__Texto proporcionado__:
Esta cuestión de cuándo empieza la vida humana constituye por lo tanto un previo que sería necesario dilucidar. Y para ello no sirve de nada recurrir a la ciencia, a la medicina ni a ninguna otra disciplina que no sea la fe o las propias convicciones. Lo que científicos y demás profesionales declaran al respecto remite a sus concepciones últimas y a sus adhesiones ideológicas o políticas, cuestiones que no pueden zanjarse recurriendo al saber científico. Lo cual no significa que no tengamos que contrastar nuestras opiniones con los datos aportados por los especialistas de cada campo ni que debamos renunciar a la racionalidad o a la coherencia en nuestras manifestaciones sobre temas controvertidos.

Sin embargo, sí que podríamos convenir en que lo mejor sería que no hubiera ningún embarazo no deseado. Y en este punto aparece una cuestión fundamental: según los defensores de la democracia deliberativa, una condición indispensable para que se dé un debate público sobre asuntos públicos es argumentar de buena fe. Y no se puede menos que dudar de que muchos de los más exaltados detractores del derecho al aborto la tengan.

La ausencia de buena fe en el debate deja de ser una mera sospecha cuando las facciones más integristas del catolicismo dicen las cosas que dicen sobre el uso del preservativo. Sabemos, porque lo repiten constantemente, que detrás de su frontal oposición a cualquier método anticonceptivo se encuentra su particular visión de la sexualidad humana, reducida exclusivamente a mero aparato reproductor; es decir, a medio para otra cosa y nunca fin en sí misma. Pero las concepciones sobre moral sexual, sobre cómo o cuál ha de ser la sexualidad correcta, son cuestiones privadas relativas a la vida buena en las que no hay acuerdo (no estamos hablando, claro está, de agresiones que tengan componente sexual, ya que éstas no tienen que ver con distintas maneras de entender la sexualidad sino con la pura conculcación de derechos ajenos).

__Usando la información__:
A - Responde estas preguntas sobre el texto acerca del debate del aborto:
(i) ¿Qué condición indispensable señalan los defensores de la democracia deliberativa para que se dé un debate público sobre asuntos públicos?
(ii) ¿A qué queda reducida la sexualidad humana en la visión de las facciones más integristas del catolicismo?
(iii) ¿A qué disciplinas no sirve de nada recurrir para dilucidar cuándo empieza la vida humana?
B - Escribe la continuación del texto sobre el debate del aborto a partir de su última oración.
El listado no hace falta para nada de lo que se pide sobre el texto.

__Listado proporcionado__:
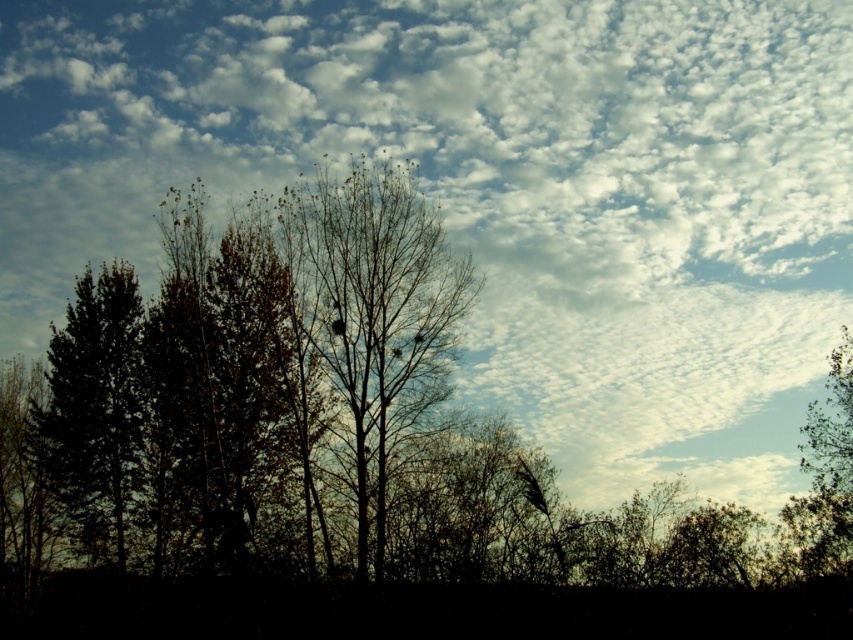
Question: Is bare branches at center to the right of dark green leafy tree at left from the viewer's perspective?

Choices:
 (A) no
 (B) yes

Answer: (B)

Question: Estimate the real-world distances between objects in this image. Which object is closer to the dark green leafy tree at left?

Choices:
 (A) green leafy tree at right
 (B) bare branches at center

Answer: (B)

Question: Which of the following is the farthest from the observer?

Choices:
 (A) (67, 481)
 (B) (846, 342)

Answer: (A)

Question: Is bare branches at center closer to the viewer compared to green leafy tree at right?

Choices:
 (A) yes
 (B) no

Answer: (A)

Question: Estimate the real-world distances between objects in this image. Which object is farther from the green leafy tree at right?

Choices:
 (A) dark green leafy tree at left
 (B) bare branches at center

Answer: (A)

Question: Can you confirm if bare branches at center is bigger than green leafy tree at right?

Choices:
 (A) no
 (B) yes

Answer: (B)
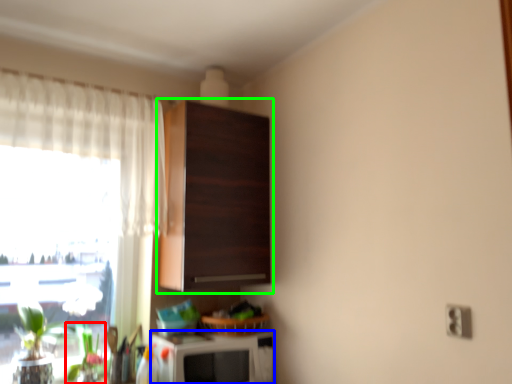
Question: Considering the real-world distances, which object is farthest from plant (highlighted by a red box)? appliance (highlighted by a blue box) or cabinetry (highlighted by a green box)?

Choices:
 (A) appliance
 (B) cabinetry

Answer: (B)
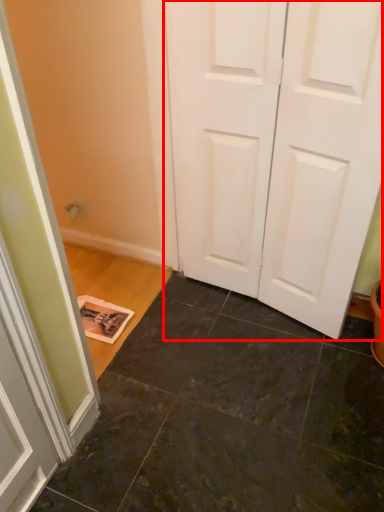
Question: From the image, what is the correct spatial relationship of door (annotated by the red box) in relation to tile?

Choices:
 (A) right
 (B) left

Answer: (A)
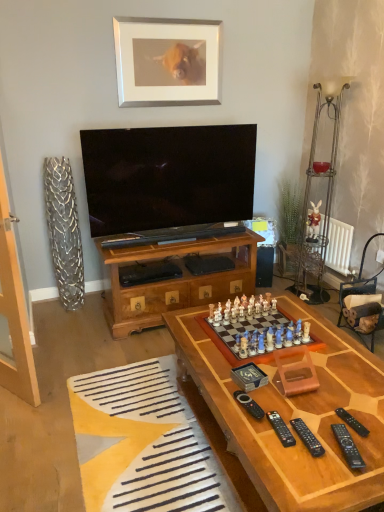
Question: Considering the relative positions of wooden chessboard at center and silver/metallic picture frame at upper center in the image provided, is wooden chessboard at center to the left of silver/metallic picture frame at upper center from the viewer's perspective?

Choices:
 (A) no
 (B) yes

Answer: (A)

Question: Is wooden chessboard at center taller than silver/metallic picture frame at upper center?

Choices:
 (A) no
 (B) yes

Answer: (A)

Question: Could you tell me if wooden chessboard at center is turned towards silver/metallic picture frame at upper center?

Choices:
 (A) yes
 (B) no

Answer: (B)

Question: Does wooden chessboard at center lie behind silver/metallic picture frame at upper center?

Choices:
 (A) yes
 (B) no

Answer: (B)

Question: From a real-world perspective, is wooden chessboard at center located higher than silver/metallic picture frame at upper center?

Choices:
 (A) yes
 (B) no

Answer: (B)

Question: Are wooden chessboard at center and silver/metallic picture frame at upper center making contact?

Choices:
 (A) yes
 (B) no

Answer: (B)

Question: Is silver/metallic picture frame at upper center inside yellow fabric rug at lower left?

Choices:
 (A) no
 (B) yes

Answer: (A)

Question: From the image's perspective, is yellow fabric rug at lower left below silver/metallic picture frame at upper center?

Choices:
 (A) no
 (B) yes

Answer: (B)

Question: Can you confirm if yellow fabric rug at lower left is positioned to the left of silver/metallic picture frame at upper center?

Choices:
 (A) no
 (B) yes

Answer: (B)

Question: Is silver/metallic picture frame at upper center at the back of yellow fabric rug at lower left?

Choices:
 (A) yes
 (B) no

Answer: (B)

Question: Is yellow fabric rug at lower left thinner than silver/metallic picture frame at upper center?

Choices:
 (A) no
 (B) yes

Answer: (A)

Question: From a real-world perspective, is yellow fabric rug at lower left physically above silver/metallic picture frame at upper center?

Choices:
 (A) yes
 (B) no

Answer: (B)

Question: Considering the relative positions of black plastic remote at lower right, which ranks as the 3th remote in right-to-left order, and yellow fabric rug at lower left in the image provided, is black plastic remote at lower right, which ranks as the 3th remote in right-to-left order, behind yellow fabric rug at lower left?

Choices:
 (A) yes
 (B) no

Answer: (B)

__Lista de respuestas__:
A -
(i) Argumentar de buena fe.
(ii) Queda reducida exclusivamente a mero aparato reproductor, es decir, a medio para otra cosa y nunca fin en sí misma.
(iii) A la ciencia, a la medicina y a cualquier otra disciplina que no sea la fe o las propias convicciones.

B -
Alguien puede considerar, por ejemplo, que las relaciones sexuales fuera del matrimonio son desaconsejables, inadecuadas, inapropiadas, en definitiva, malas; lo que procede entonces es que quien así las considere no las tenga y se abstenga de practicarlas, pero no se puede pretender imponer a toda la sociedad esa su particular concepción del bien y del mal. Los creyentes siempre tendrán la posibilidad de la abstinencia como forma de evitar embarazos no deseados y enfermedades de transmisión sexual, nadie les va a impedir vivir conforme a sus propias convicciones morales o religiosas. Pero lo que no es aceptable es que recriminen al resto no vivir conforme a esas sus convicciones.

La Conferencia Episcopal podrá pedir que los católicos que no deseen procrear se abstengan de mantener relaciones (hetero)sexuales, pero no debería decir ni mu ante políticas públicas que no están dirigidas a ningún credo en particular, sino a toda la ciudadanía, dado que las creencias de los ciudadanos no son cosa que ataña al Estado.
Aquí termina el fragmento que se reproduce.